« Prendre des libertés avec le langage technique est un crime contre la clarté, la précision et la beauté de la parole ». Ouvrir un ouvrage de droit du travail par une citation littéraire (Joseph Conrad, Le Miroir de la mer, Gallimard, 1964) peut surprendre quiconque s’apprête à se plonger dans les plus de 800 pages qui suivent. C’est pourtant le choix fait dans l’avant-propos de la 32e édition du « Grand livre du droit du travail », écrit par Michel Miné, professeur du Cnam (Conservatoire national des arts et métiers), titulaire de la chaire « droit du travail et droits de la personne et avocat au barreau de Paris.

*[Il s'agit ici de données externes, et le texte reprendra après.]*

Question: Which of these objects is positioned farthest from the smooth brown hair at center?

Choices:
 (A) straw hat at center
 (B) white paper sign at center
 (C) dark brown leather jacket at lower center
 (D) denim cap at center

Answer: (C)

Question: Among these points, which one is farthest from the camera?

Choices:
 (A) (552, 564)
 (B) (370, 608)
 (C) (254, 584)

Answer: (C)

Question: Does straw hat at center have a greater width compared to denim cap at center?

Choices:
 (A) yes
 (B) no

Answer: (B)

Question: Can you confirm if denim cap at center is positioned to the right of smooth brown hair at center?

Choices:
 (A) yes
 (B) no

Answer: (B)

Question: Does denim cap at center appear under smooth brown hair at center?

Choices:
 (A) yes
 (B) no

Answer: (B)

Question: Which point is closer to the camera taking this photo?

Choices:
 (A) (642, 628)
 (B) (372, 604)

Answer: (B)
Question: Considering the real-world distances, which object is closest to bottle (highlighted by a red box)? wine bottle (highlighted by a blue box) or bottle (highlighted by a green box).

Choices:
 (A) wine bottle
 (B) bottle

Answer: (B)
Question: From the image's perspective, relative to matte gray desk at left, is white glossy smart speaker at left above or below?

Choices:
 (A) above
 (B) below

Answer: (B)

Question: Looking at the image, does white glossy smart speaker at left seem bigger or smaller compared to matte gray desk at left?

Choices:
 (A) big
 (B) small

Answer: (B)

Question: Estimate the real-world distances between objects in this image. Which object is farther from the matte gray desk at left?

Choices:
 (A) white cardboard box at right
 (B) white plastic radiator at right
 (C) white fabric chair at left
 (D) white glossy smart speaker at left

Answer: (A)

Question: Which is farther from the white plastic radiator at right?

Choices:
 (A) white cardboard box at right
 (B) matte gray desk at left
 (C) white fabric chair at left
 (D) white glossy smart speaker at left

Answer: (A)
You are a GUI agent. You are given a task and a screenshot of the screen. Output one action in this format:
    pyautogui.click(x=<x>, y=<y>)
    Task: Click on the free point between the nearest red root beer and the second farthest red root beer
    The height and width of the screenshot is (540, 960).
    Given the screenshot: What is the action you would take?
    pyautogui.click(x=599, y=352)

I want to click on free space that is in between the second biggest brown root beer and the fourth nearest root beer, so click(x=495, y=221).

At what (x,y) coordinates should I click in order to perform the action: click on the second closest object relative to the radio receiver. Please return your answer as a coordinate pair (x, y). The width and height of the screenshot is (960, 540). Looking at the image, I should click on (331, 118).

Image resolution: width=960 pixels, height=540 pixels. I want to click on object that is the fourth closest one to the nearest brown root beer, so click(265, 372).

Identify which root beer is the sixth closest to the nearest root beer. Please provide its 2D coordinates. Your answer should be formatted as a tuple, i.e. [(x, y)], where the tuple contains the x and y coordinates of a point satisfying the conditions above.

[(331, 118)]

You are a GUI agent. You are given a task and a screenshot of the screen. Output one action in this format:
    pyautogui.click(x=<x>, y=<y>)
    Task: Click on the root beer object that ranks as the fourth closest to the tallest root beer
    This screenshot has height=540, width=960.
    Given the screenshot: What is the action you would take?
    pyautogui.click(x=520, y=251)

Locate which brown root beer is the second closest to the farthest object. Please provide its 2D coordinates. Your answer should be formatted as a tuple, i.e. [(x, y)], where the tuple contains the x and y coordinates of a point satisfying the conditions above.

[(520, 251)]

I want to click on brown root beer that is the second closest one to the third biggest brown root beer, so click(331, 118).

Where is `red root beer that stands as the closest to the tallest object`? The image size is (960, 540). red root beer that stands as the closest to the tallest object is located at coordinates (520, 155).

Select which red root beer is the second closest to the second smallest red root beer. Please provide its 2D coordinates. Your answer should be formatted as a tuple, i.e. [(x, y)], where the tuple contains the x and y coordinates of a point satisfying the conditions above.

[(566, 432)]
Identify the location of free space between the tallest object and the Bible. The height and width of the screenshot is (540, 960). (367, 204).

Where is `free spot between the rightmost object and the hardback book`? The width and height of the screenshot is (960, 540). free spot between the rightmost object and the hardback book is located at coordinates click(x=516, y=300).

Que le lecteur, pourtant, se rassure. La « somme » qui se déroule sous ses yeux est structurée en quatre grandes parties, comme autant de points d’entrée à la (re)découverte du droit du travail : sources et institutions ; l’emploi ; le travail ; les relations collectives de travail. L’écriture, qui ne cède donc rien à la matière « du langage technique » comme le suggère l’avant-propos, est accessible au plus grand nombre, support de nombreuses balises pédagogiques « dans cet océan de règles » et d’encadrés pratiques. Surtout l’ouvrage réactualise la compréhension du droit du travail applicable aujourd’hui, en mettant en exergue ses évolutions à partir de sources multiples : conventions internationales, directives européennes, lois, accords collectifs ou jurisprudence.
Un encadrement plus strict du forfait en jours
Et – bonne nouvelle – ces évolutions peuvent être positives, comme l’illustrent au moins deux cas emblématiques de ce point de vue. D’abord l’affaire des congés payés. Désormais, la jurisprudence européenne qui prévoit l’acquisition de journées de congé pendant la période d’arrêt de travail, le report des jours de congés en cas de maladie pendant les congés, etc., est pleinement applicable. Puis la notion de « harcèlement moral institutionnel ». Élaborée et mise en œuvre par le tribunal correctionnel de Paris en 2019 et par la Cour d’appel de Paris en 2022, elle a été validée par la Cour de cassation, en 2025. Il faut y ajouter notamment une meilleure protection des lanceurs d’alerte, un encadrement de plus en plus strict du forfait en jours, avec le droit au paiement des heures supplémentaires et les dommages-intérêts pour durées du travail excessives.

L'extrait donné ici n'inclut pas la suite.